■ **YOUR TASK**
Copy the text of the records below character for character, and leave the pictures out of your answer.

■ **EXERCISE MATERIALS**
╭──
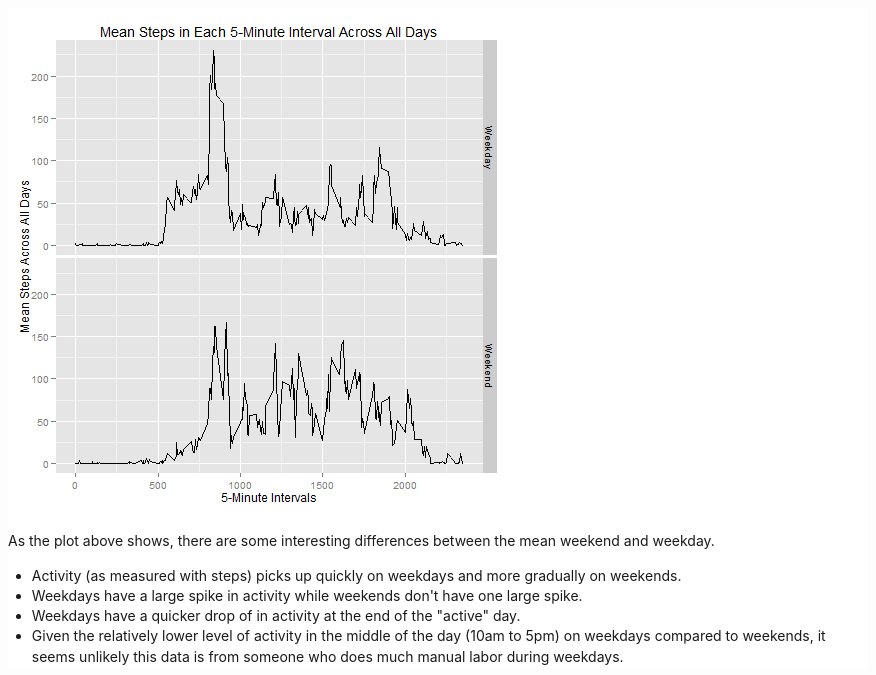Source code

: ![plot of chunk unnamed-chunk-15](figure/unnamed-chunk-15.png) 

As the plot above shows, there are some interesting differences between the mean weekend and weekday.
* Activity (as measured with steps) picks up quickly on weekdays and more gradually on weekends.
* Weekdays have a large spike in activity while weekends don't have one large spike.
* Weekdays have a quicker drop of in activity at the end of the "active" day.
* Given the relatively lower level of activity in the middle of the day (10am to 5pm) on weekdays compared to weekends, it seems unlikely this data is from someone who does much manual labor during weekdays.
╰──
■ **RESPONSE**
Source code

: ![plot of chunk unnamed-chunk-15](figure/unnamed-chunk-15.png) 

As the plot above shows, there are some interesting differences between the mean weekend and weekday.
* Activity (as measured with steps) picks up quickly on weekdays and more gradually on weekends.
* Weekdays have a large spike in activity while weekends don't have one large spike.
* Weekdays have a quicker drop of in activity at the end of the "active" day.
* Given the relatively lower level of activity in the middle of the day (10am to 5pm) on weekdays compared to weekends, it seems unlikely this data is from someone who does much manual labor during weekdays.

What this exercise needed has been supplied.